EXERCISE DIRECTIONS: Please copy out all lines of the entries that contain the word "base".

Document images with source code

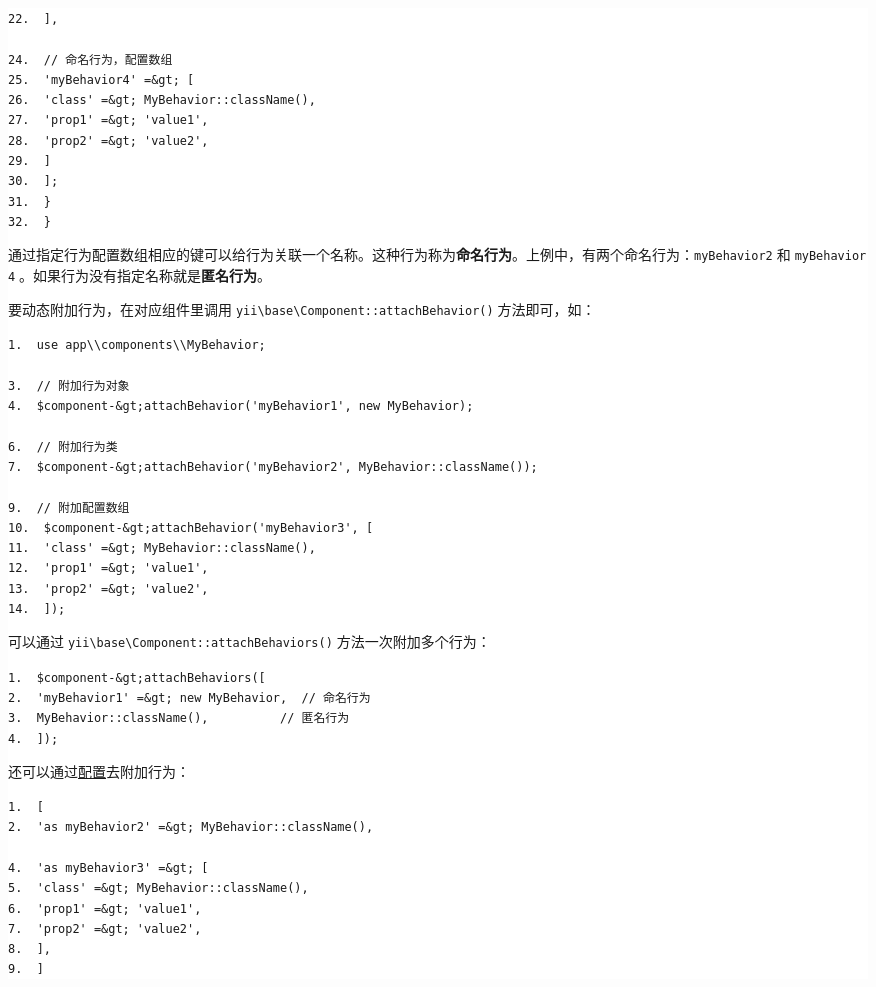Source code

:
 ```
22.  ], 

24.  // 命名行为，配置数组 
25.  'myBehavior4' =&gt; [ 
26.  'class' =&gt; MyBehavior::className(), 
27.  'prop1' =&gt; 'value1', 
28.  'prop2' =&gt; 'value2', 
29.  ] 
30.  ]; 
31.  } 
32.  }
```

通过指定行为配置数组相应的键可以给行为关联一个名称。这种行为称为**命名行为**。上例中，有两个命名行为：`myBehavior2` 和 `myBehavior4` 。如果行为没有指定名称就是**匿名行为**。

要动态附加行为，在对应组件里调用 `yii\base\Component::attachBehavior()` 方法即可，如：

```
1.  use app\\components\\MyBehavior; 

3.  // 附加行为对象 
4.  $component-&gt;attachBehavior('myBehavior1', new MyBehavior); 

6.  // 附加行为类 
7.  $component-&gt;attachBehavior('myBehavior2', MyBehavior::className()); 

9.  // 附加配置数组 
10.  $component-&gt;attachBehavior('myBehavior3', [ 
11.  'class' =&gt; MyBehavior::className(), 
12.  'prop1' =&gt; 'value1', 
13.  'prop2' =&gt; 'value2', 
14.  ]);
```

可以通过 `yii\base\Component::attachBehaviors()` 方法一次附加多个行为：

```
1.  $component-&gt;attachBehaviors([ 
2.  'myBehavior1' =&gt; new MyBehavior,  // 命名行为 
3.  MyBehavior::className(),          // 匿名行为 
4.  ]);
```

还可以通过[配置](http://mahua.jser.me/concept-configurations.md)去附加行为：

```
1.  [ 
2.  'as myBehavior2' =&gt; MyBehavior::className(), 

4.  'as myBehavior3' =&gt; [ 
5.  'class' =&gt; MyBehavior::className(), 
6.  'prop1' =&gt; 'value1', 
7.  'prop2' =&gt; 'value2', 
8.  ], 
9.  ]
```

RESULT:
要动态附加行为，在对应组件里调用 `yii\base\Component::attachBehavior()` 方法即可，如：
可以通过 `yii\base\Component::attachBehaviors()` 方法一次附加多个行为：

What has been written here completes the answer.